The National Cutting Horse Association's (NCHA) website states: “Yet for many, (horse) cutting's greatest rewards are intangible. The bond between people and horses that makes the sport so special also links it to the sweat and dust of the Old West and sets it apart from all other events.”
The sport developed from the West's need to separate one cow from the rest of its herd for reasons of illness, castrating or sorting. Necessity developed into organized sport overseen by the NCHA with annual purses exceeding $39 million.
But, like the website relays, it's the bond that defines and makes horse cutting the fastest growing equine sport as of late. For Michael Carlyle, NCHA's 2006 Rookie of the Year, Panther Club member since the 1980s and past Panther Club President, it's that same dedication through the sweat and dust, tears and elation he experiences during his horse cutting competitions that he sees in so many EIU student-athletes.
Carlyle found himself involved with EIU at a young age. His family lived next door to former EIU football, track and cross country coach Pat O'Brien and the track coach while he attended EIU's now defunct Lab School during his elementary and middle school years was John Craft. Craft greatly influenced Carlyle, motivating him to continue competing in cross country through his high school years.
Furthering Carlyle's EIU connection, a now-retired Economics professor, Dr. Ray Plath, told Caryle: “This Earth is only so large and the population grows every year. Real estate is where it's at.”
That wisdom solidified his venture into the aggressive real estate business. His father had founded Carlyle Apartments and Carlyle expanded that business to include his own development company, Carlyle Rentals, in 1985. Now the owner of several properties catering to “niche” markets in Charleston, Carlyle looks back on the company's growth and is thankful for the challenges his business presented him. “It taught me that to be successful you have to experience some failure. You have to want something so badly that you can accept when other things don't go as planned.”
To Carlyle, EIU student-athletes demonstrate that quality. “The student-athletes that really excel accept that sacrifice comes with total dedication to something. When I became involved with the Panther Club early on, it was all about competing in fundraising. The Panther Club was a worthwhile cause because it stood for something that didn't come easy: winning.”
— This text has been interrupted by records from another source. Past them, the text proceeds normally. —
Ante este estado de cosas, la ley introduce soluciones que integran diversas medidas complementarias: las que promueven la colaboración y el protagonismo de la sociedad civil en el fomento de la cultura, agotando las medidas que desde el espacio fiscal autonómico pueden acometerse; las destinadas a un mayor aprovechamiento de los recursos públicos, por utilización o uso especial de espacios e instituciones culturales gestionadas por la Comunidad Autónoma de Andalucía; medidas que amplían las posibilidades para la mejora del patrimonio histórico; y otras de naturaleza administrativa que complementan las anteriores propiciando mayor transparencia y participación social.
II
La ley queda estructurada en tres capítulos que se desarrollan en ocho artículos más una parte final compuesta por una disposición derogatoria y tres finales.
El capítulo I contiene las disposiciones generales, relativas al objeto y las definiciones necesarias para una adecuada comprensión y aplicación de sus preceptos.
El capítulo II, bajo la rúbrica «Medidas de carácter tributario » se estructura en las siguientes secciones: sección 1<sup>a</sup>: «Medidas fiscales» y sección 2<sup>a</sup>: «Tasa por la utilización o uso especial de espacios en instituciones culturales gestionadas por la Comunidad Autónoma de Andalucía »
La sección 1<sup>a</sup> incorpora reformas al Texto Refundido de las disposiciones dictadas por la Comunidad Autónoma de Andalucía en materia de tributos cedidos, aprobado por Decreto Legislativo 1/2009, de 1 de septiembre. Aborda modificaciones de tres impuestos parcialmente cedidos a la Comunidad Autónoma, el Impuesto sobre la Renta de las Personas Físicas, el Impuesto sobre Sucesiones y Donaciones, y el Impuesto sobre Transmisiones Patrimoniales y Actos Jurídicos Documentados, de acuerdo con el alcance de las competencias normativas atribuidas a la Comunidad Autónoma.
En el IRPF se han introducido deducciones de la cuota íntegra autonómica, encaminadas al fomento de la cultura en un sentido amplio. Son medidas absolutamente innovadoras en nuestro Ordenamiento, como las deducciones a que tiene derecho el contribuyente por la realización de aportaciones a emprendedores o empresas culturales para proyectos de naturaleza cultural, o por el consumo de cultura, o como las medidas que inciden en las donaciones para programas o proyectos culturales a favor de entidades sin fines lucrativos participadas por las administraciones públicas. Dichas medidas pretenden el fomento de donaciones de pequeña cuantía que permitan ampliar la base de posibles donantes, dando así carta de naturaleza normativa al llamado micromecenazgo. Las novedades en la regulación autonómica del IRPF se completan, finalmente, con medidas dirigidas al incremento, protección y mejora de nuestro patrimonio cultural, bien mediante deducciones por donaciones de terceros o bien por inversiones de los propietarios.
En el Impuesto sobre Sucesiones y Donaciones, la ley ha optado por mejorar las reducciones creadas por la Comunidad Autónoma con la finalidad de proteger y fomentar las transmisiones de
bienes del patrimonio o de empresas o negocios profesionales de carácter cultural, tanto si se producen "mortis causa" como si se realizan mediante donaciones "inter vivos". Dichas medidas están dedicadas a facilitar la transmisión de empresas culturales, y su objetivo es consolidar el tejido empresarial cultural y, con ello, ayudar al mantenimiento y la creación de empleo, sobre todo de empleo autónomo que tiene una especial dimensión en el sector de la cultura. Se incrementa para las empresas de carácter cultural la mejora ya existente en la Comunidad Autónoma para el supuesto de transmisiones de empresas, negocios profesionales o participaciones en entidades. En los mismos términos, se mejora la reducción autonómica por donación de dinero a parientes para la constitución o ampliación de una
Winning is something Carlyle, now semi-retired, spends so much of his time pursuing. Only now he's trying to win while on a several hundred pound horse galloping from side to side, stopping on a dime all with the goal of demonstrating a strong grasp of the sport, “the art” as Carlyle calls it, that is horse cutting.
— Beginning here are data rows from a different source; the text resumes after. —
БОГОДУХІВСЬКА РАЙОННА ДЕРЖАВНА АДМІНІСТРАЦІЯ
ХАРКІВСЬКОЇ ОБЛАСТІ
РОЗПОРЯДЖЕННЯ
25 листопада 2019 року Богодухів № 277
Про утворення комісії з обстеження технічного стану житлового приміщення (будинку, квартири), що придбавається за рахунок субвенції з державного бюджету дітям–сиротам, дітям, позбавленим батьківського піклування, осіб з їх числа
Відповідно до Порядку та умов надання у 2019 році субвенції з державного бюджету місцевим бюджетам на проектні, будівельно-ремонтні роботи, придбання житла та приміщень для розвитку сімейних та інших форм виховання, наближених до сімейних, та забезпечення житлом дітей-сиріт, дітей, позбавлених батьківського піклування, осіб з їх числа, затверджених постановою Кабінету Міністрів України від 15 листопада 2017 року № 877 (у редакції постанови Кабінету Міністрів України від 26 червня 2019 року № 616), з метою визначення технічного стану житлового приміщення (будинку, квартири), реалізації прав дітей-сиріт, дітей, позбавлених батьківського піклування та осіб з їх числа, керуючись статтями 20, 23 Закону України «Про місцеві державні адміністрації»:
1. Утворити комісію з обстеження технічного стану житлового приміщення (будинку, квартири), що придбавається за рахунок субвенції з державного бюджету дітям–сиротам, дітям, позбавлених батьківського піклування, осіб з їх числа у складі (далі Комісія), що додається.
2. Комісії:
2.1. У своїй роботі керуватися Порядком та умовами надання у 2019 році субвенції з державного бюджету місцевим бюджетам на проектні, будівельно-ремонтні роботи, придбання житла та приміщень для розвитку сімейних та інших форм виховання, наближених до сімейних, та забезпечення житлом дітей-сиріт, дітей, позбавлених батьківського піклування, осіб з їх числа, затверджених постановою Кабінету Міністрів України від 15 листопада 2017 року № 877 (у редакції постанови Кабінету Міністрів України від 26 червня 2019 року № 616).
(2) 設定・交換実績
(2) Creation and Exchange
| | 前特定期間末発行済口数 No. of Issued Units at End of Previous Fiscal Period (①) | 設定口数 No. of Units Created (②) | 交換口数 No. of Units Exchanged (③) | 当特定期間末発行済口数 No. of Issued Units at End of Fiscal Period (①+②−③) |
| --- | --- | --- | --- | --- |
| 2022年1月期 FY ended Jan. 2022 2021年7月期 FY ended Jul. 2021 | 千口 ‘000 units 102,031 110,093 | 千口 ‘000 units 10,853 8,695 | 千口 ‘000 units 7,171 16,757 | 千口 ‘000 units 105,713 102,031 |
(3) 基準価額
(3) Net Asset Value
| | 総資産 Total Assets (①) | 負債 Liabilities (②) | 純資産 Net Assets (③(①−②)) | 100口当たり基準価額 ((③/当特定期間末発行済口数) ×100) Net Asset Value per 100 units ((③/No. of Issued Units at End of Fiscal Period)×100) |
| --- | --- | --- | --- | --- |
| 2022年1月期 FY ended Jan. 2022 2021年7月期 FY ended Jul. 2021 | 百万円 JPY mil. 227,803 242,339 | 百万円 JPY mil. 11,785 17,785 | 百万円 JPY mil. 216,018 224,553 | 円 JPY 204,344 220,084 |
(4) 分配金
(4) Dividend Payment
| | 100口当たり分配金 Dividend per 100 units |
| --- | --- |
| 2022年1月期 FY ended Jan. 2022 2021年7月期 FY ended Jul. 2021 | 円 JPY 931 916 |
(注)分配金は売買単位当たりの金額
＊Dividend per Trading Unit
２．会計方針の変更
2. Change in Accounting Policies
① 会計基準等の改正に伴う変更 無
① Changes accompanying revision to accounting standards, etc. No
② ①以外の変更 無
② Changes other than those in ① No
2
Always dedicated to being the best at what he does no matter what it is, Carlyle changed his permanent address from the wide open fields of Charleston to the horse cutting capital of the world: Weatherford, Texas. He now breeds and shows and supports a trainer to bring a weanling from birth to their competitive cutting prime within two to three short years. “Some people retire and fish… I retire and enter horse cutting competitions. It keeps me young.”
The twinkle in his eye as he describes Royal Blue Magic, his prized gray mare, is impossible to miss and the sacrifice he is willing to put forth to better himself in the sport he is so passionate about is evident.
There is many a country song regaling the listener with tales of overnight hauls from one rodeo to another and there has been many a time that Carlyle has felt as though he was living one of those songs. “I've hauled so hard to so many times and sometimes, it hasn't resulted in a success. But that's the challenge: to dream the loftier goals and to work to make it happen.”
The parallel between that ideology and that of the exceptional student-athlete is evident, says Carlyle. “To be a successful student-athlete, you need to be able to dream bigger than the competition and work to make it happen.” It is evident that Carlyle has lived that ideology from the fund drives of the Panther Club, to the ground breaking of many a real estate venture, to the arena of the 2009 National Horse Cutting Association's World Championship Futurity.